___ Information shown

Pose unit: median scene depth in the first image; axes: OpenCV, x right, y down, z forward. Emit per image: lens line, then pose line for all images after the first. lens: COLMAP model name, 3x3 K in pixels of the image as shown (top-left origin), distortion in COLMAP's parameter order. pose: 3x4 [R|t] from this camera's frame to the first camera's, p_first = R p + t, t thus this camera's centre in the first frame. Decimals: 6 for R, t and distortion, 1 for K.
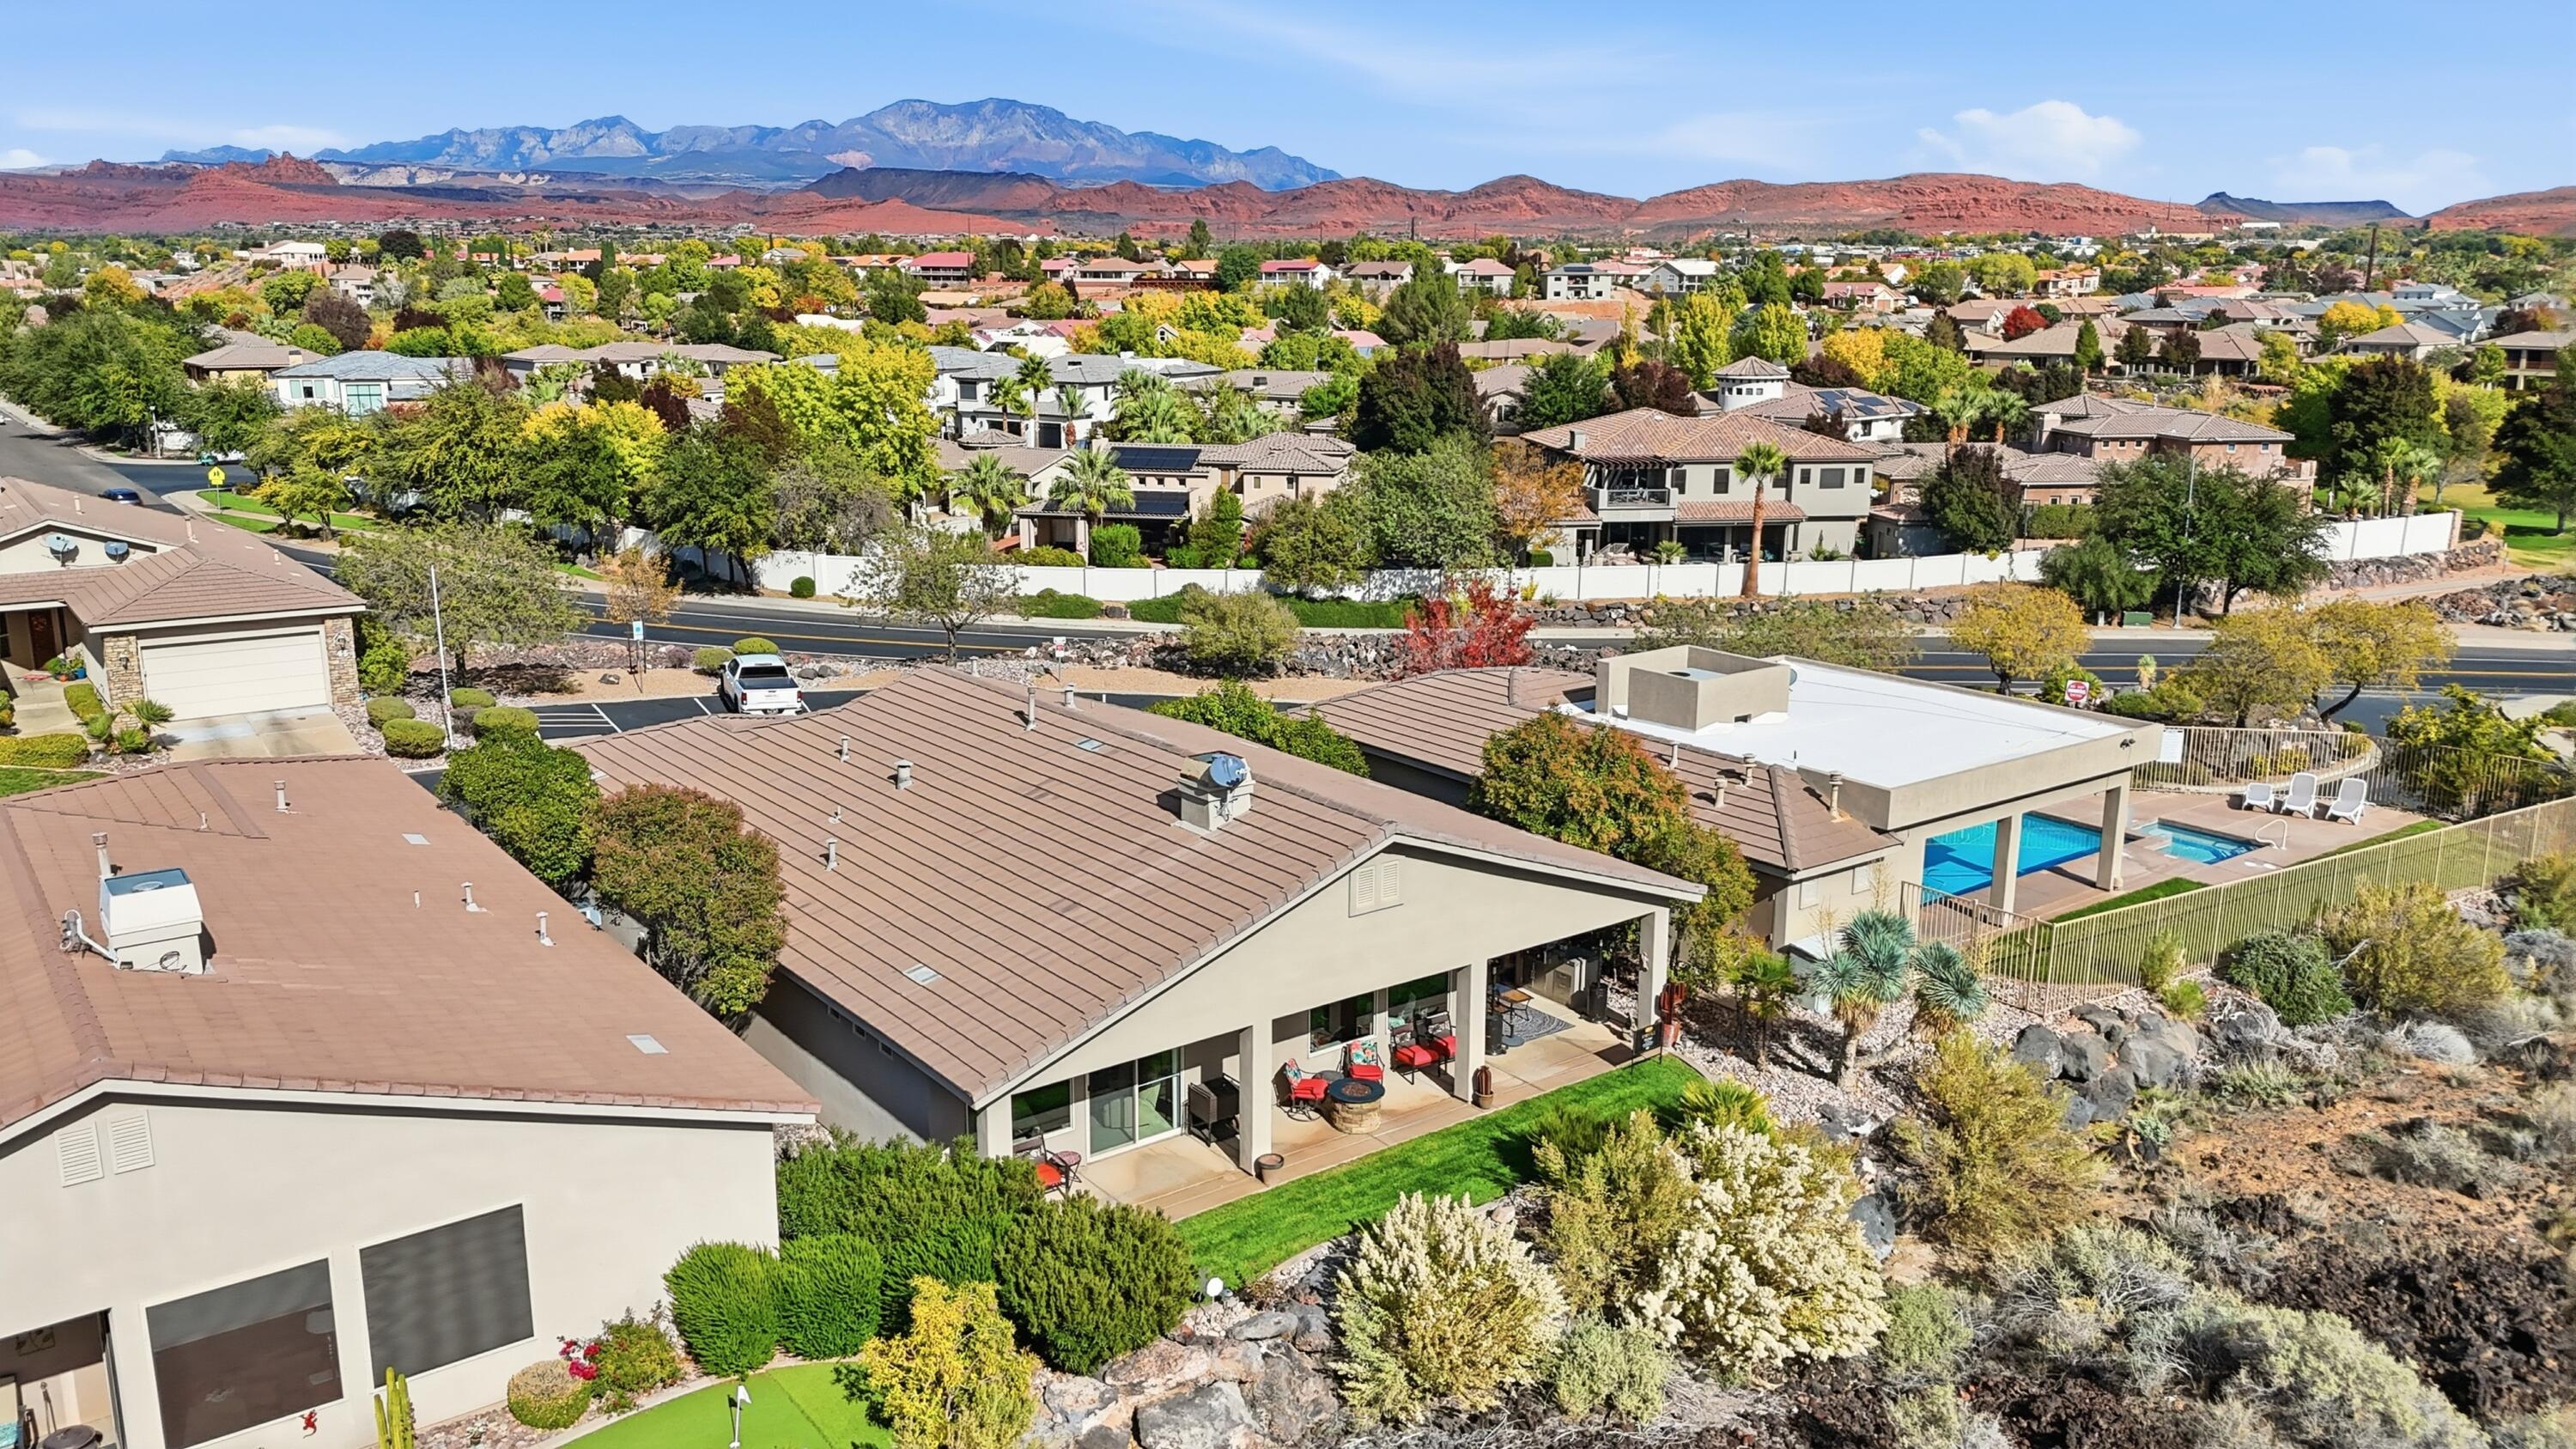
lens RADIAL K [[1888.7, 0, 1288.0], [0, 1888.7, 724.5], [0, 0, 1]] dist [0.085489, -0.095374]
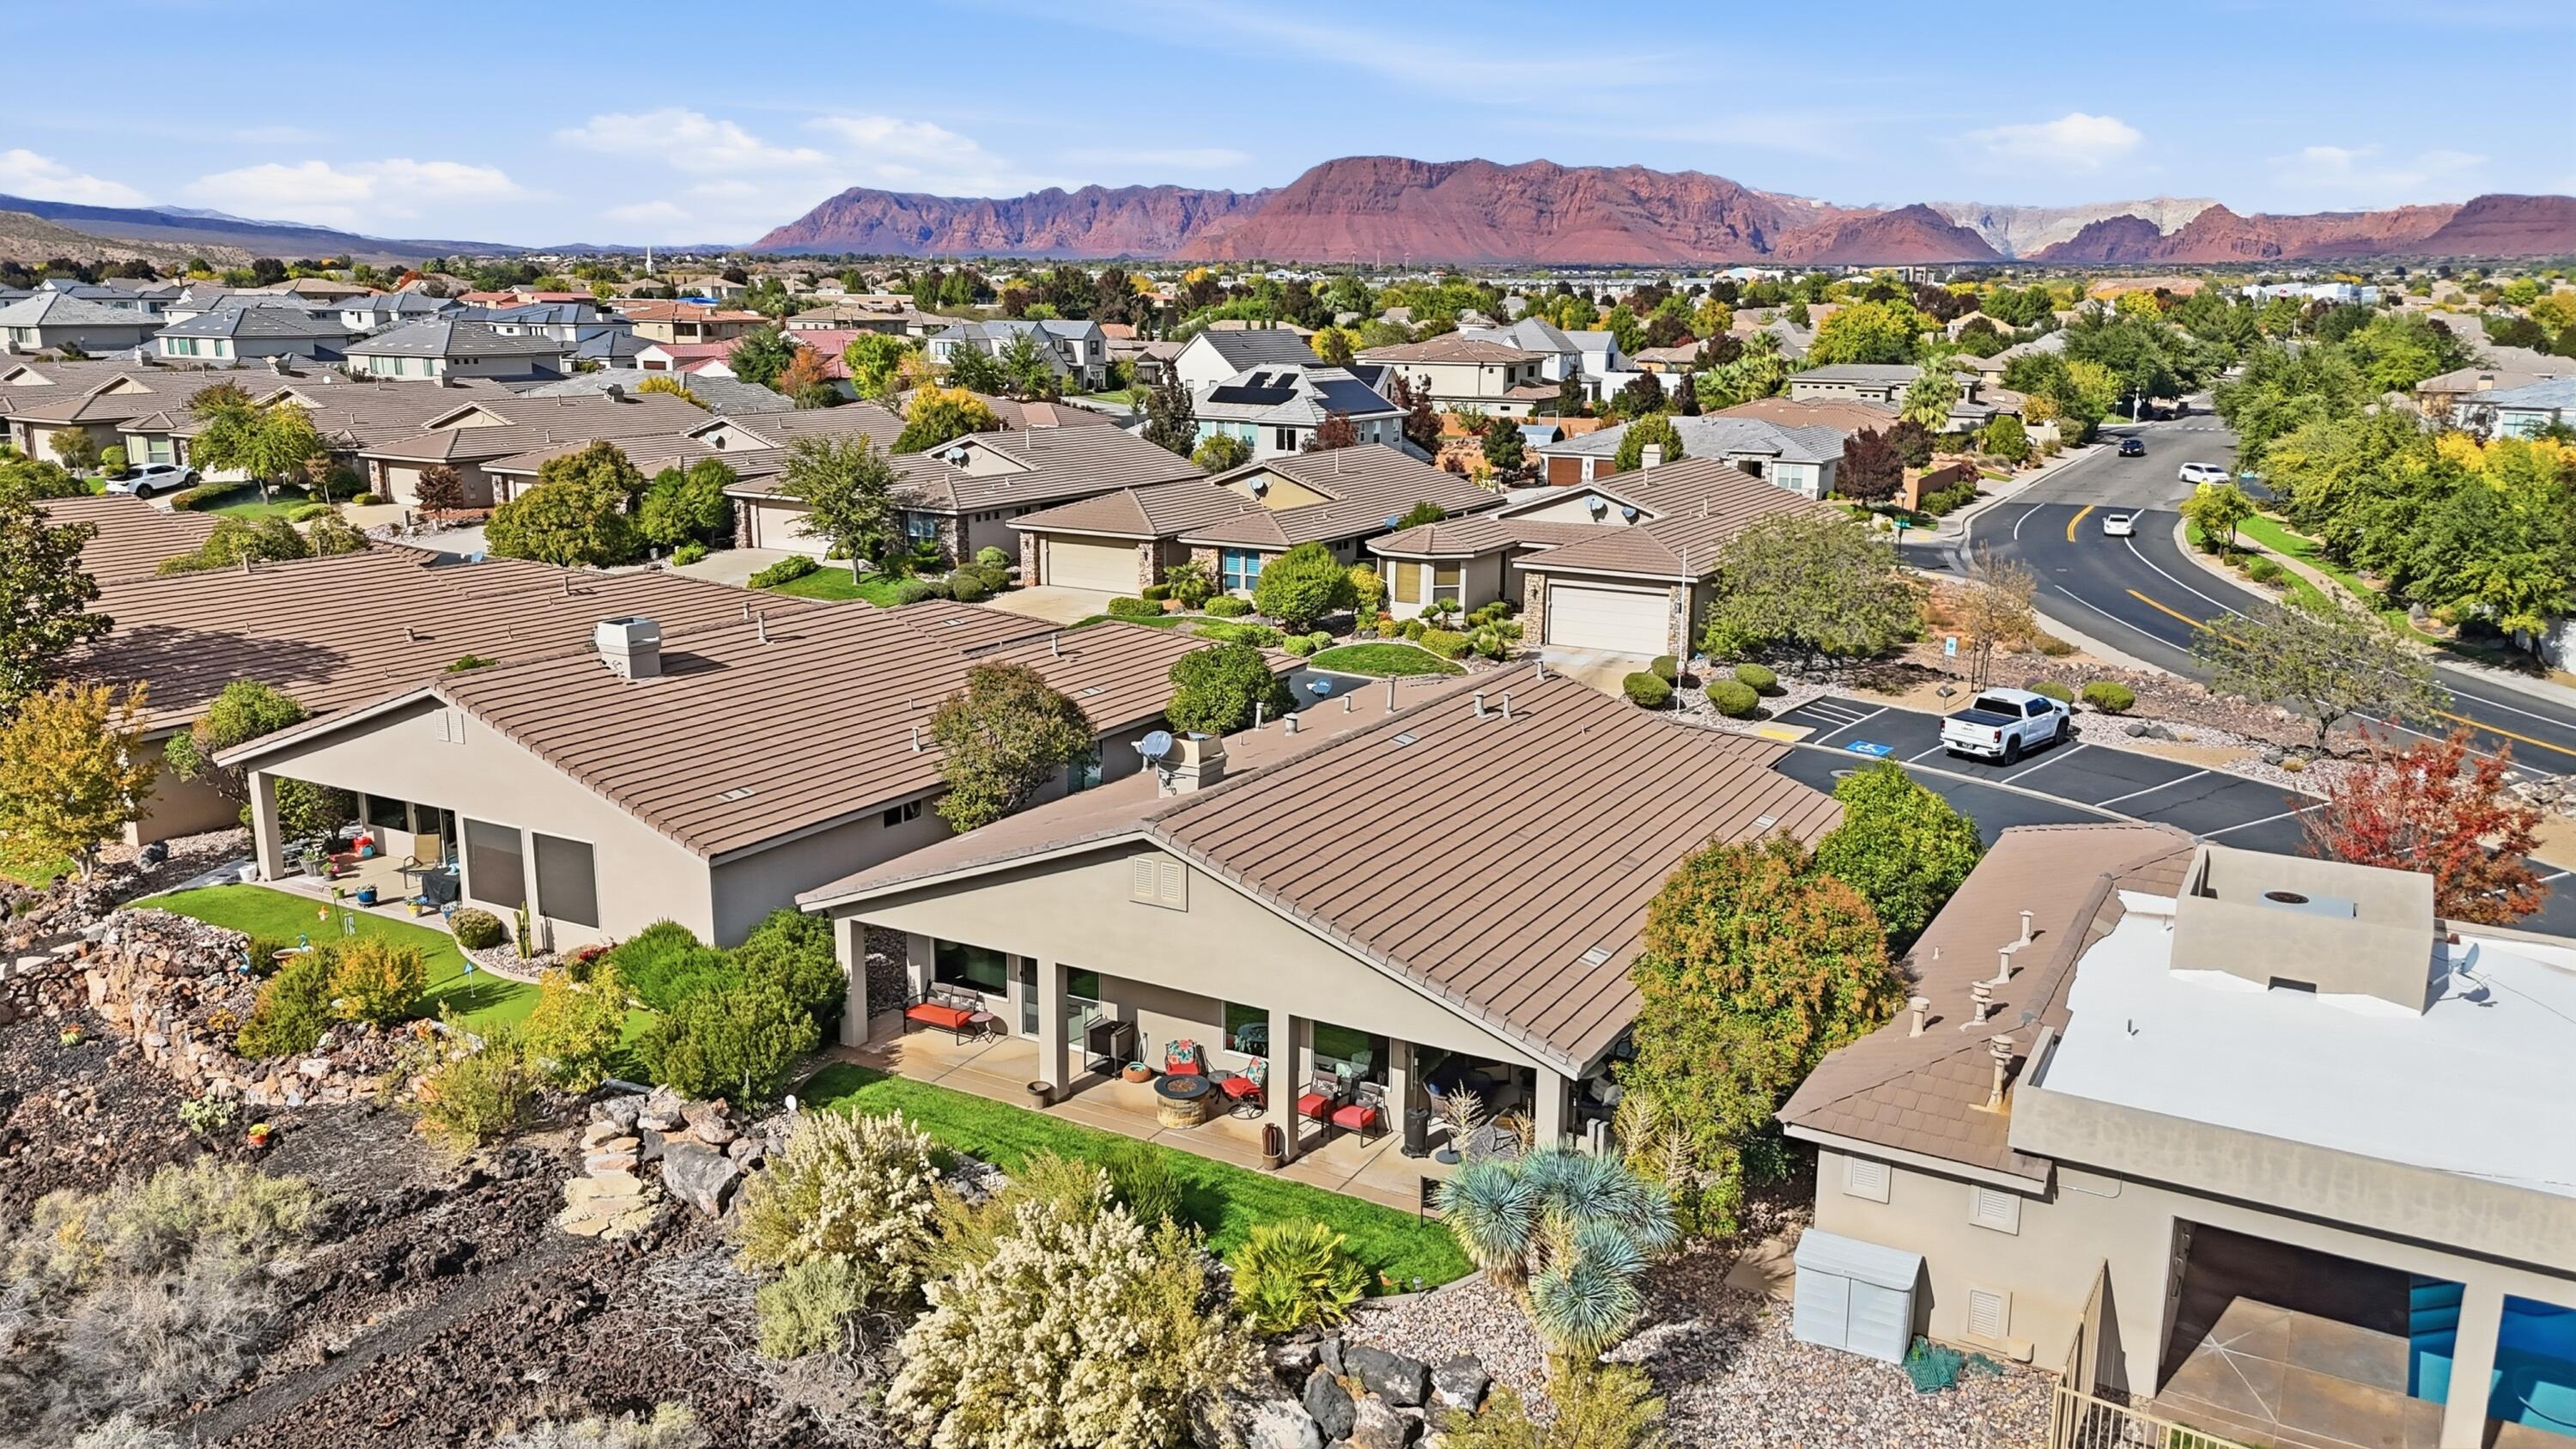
lens RADIAL K [[1888.7, 0, 1288.0], [0, 1888.7, 724.5], [0, 0, 1]] dist [0.085489, -0.095374]
pose [[0.383515, 0.201191, -0.901354, 1.226256], [-0.213066, 0.968929, 0.125618, -0.174085], [0.898621, 0.143871, 0.414466, 0.802903]]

______

Exercise: Swap "median" for "average" in the material above and write it out again with everything else unchanged. Leave the pictures out.

Reply to the exercise:
Pose unit: average scene depth in the first image; axes: OpenCV, x right, y down, z forward. Emit per image: lens line, then pose line for all images after the first. lens: COLMAP model name, 3x3 K in pixels of the image as shown (top-left origin), distortion in COLMAP's parameter order. pose: 3x4 [R|t] from this camera's frame to the first camera's, p_first = R p + t, t thus this camera's centre in the first frame. Decimals: 6 for R, t and distortion, 1 for K.
lens RADIAL K [[1888.7, 0, 1288.0], [0, 1888.7, 724.5], [0, 0, 1]] dist [0.085489, -0.095374]
lens RADIAL K [[1888.7, 0, 1288.0], [0, 1888.7, 724.5], [0, 0, 1]] dist [0.085489, -0.095374]
pose [[0.383515, 0.201191, -0.901354, 1.226256], [-0.213066, 0.968929, 0.125618, -0.174085], [0.898621, 0.143871, 0.414466, 0.802903]]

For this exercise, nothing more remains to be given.